ネパールの地震M7.8(2015/4/25)とM7.3(5/12)

(2015/5/13更新)


図A:青色マークは、M7.3の地震が起きる前までの震源です。 赤色マークはM7.3を含み、それ以降の約29.5時間の震源です。 橙色の線は、M7.8の地震の余震域を囲ったものです。 今回の地震はM7.8の地震の震源域に隣接した東外側で起きています。 狭い意味での余震ではないようです。+印はカトマンズの位置。


図0a:30日03時まで本震・余震分布(米国地質調査所のデータ)ですが、本震が西の端の一番大きな○です。 M7.8となっていますが、モーメントマグニチュードMwは7.9でした。余震域が長さ100km以上もあります。 この地震は、東に向かって破壊が広がったようで、 首都のカトマンズ(+印)も震源断層上だったようで、大きな被害が出ています。 カトマンズの位置は、Wikipediaの情報を使いました。 今のところ最大の余震は余震域の東の端で起きたM6.7です。


図0b:上の図の時空間分布図です。上が西側です。 本震の直後から100km以上東の所まで余震が広がっており、この間の領域の下に震源断層があると思われます。 今のところ本震の58分後に起きたM6.7の余震が最大です。この地域は、余震活動が低調なようです。


図0c:図0aの枠内のマグニチュード*時間図です。縦軸がマグニチュードを示します。


図0d:2008年四川地震Mw7.9の本震・余震の震央分布です。データは米国地質調査所で、期間は図0aと同じです。


図0e:図0dの枠内のマグニチュード*時間図です。縦軸がマグニチュードを示します。 今回のネパール地震に比べ余震活動は活発です。


図1:ネパールでM7.9(米国地質調査所)の地震が、4月25日06時11分26秒(世界標準時)に発生しました(日本時間だと15時)。 ×印で表示したのが今回起きた地震の震源位置です。 今回の地震の少し東で1833年にM8の地震が起きていて、このときはネパールで死者414人(宇津カタログ)とされています。 1800年以降にM7以上の地震が4個(今回も含め)起きています。 震源の深さ40km。

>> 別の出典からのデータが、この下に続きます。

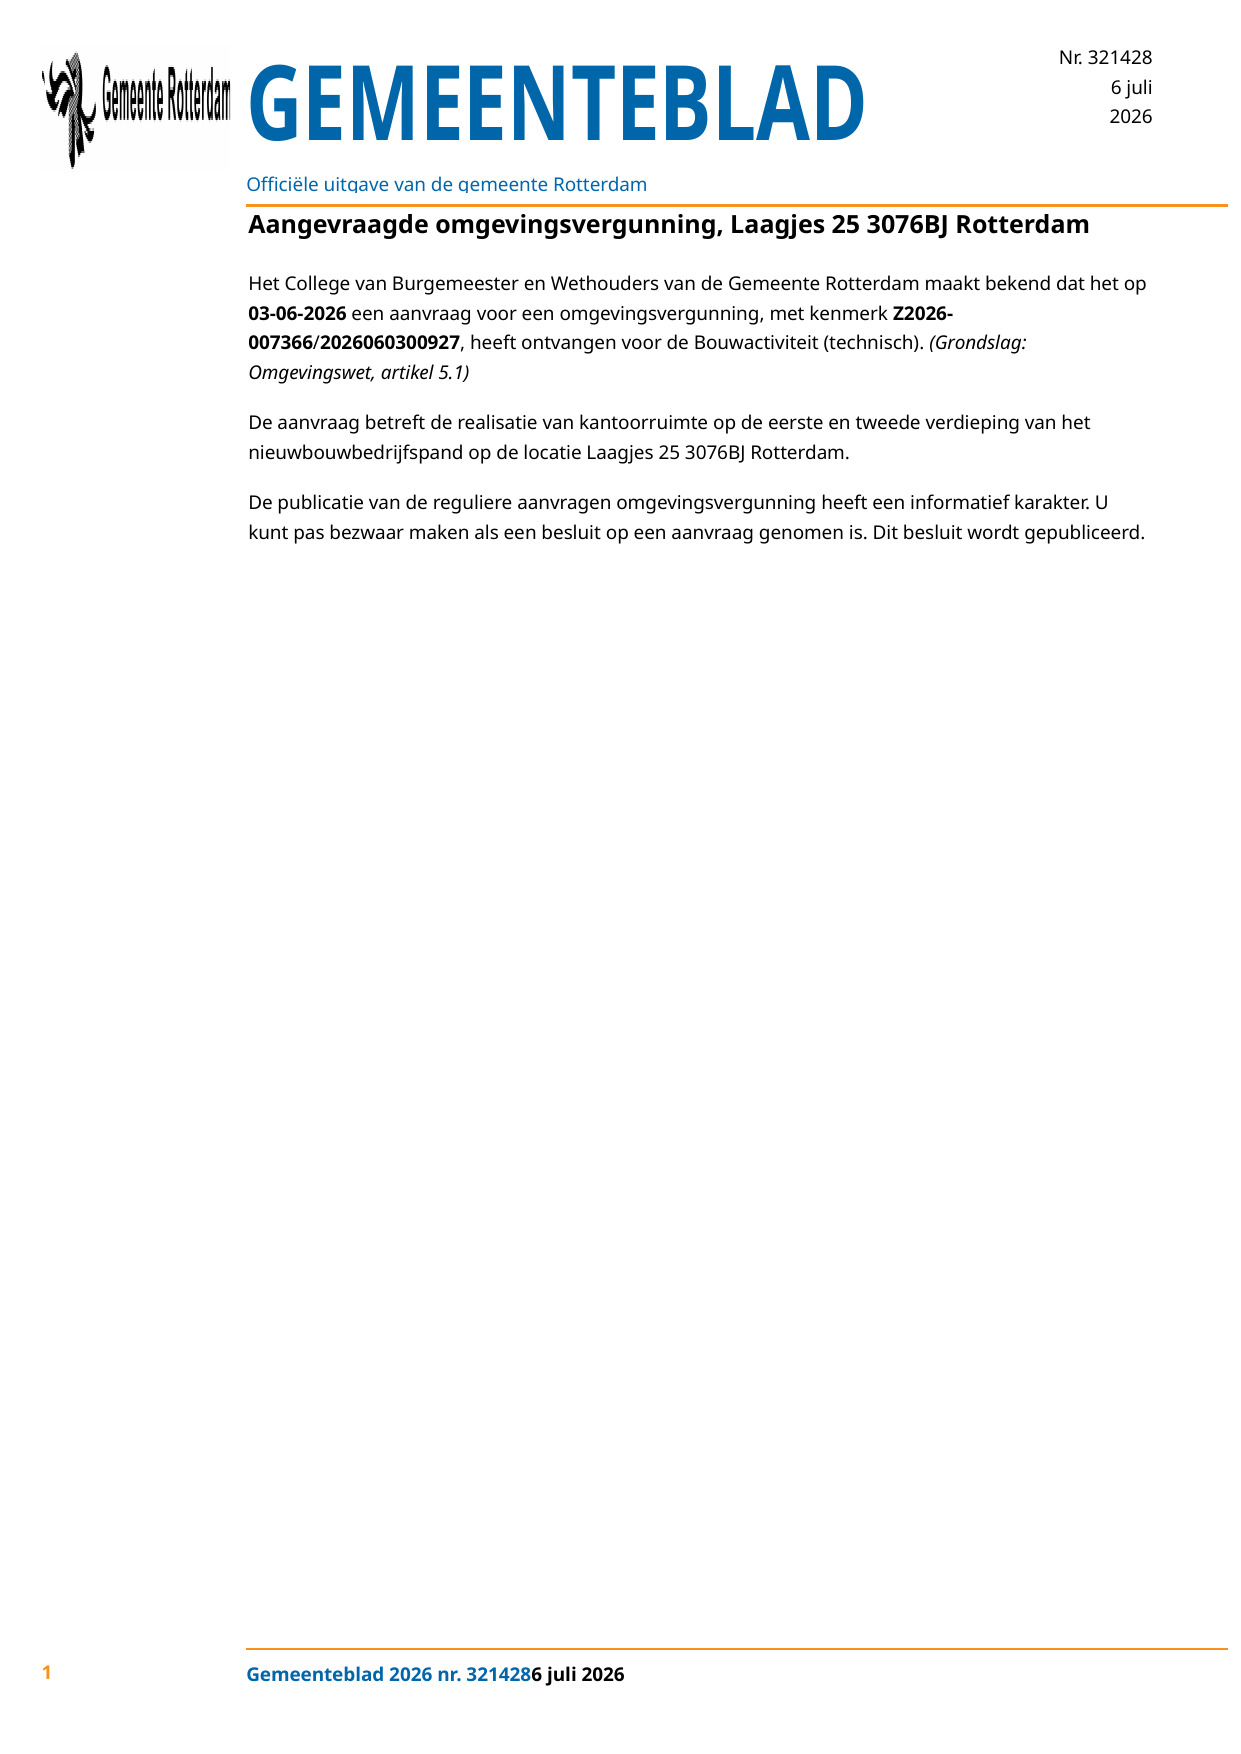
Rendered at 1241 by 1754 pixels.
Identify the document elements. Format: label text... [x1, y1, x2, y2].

震源データは、米国地質調査所によります。


図2:1964年から今日までに起きたM6以上の震源分布です、深さ60km以浅。 震源データは、米国地質調査所によります。


図3:1964年から今回の地震まで直前までのM4以上の深さ60km以浅の震源分布。 今回の地震は、インドプレートがユーラシアプレートの下に沈み込むプレート境界で起きた逆断層でした。 ネパール中央域では20世紀以降は余り地震活動が高くありませんでしたが、 このプレート境界と周辺域では1997年以降活発化していました。


図4:1962年から今年4月28日までのM4.5以上の深さ60km以浅の地震の圧縮軸方位(地表面に投影)分布。 圧縮軸の方向が、インドプレートが北上しているようすを示しています。 本震がMw7.9で余震がすぐ東側にMw6.7とカトマンズ(+印)より東のMw6.8の2個メカニズムが決まっています。


図5:以下は以前作った図です。
1850年から2014年6月までのM7.5以上の深さ60km以浅の震源分布。宇津カタログ+米国地質調査所の資料。 枠で囲った範囲を以下の図で示します。


図6:図5の枠内の地震のマグニチュードと時間の図。


図7:図5の枠内の地震の時空間の図。上が北西側でギリシャ・トルコ、下がスマトラ側です。 1997年11月08日Mw7.5のチベットの地震以降、このプレート境界周辺域は活発化していました。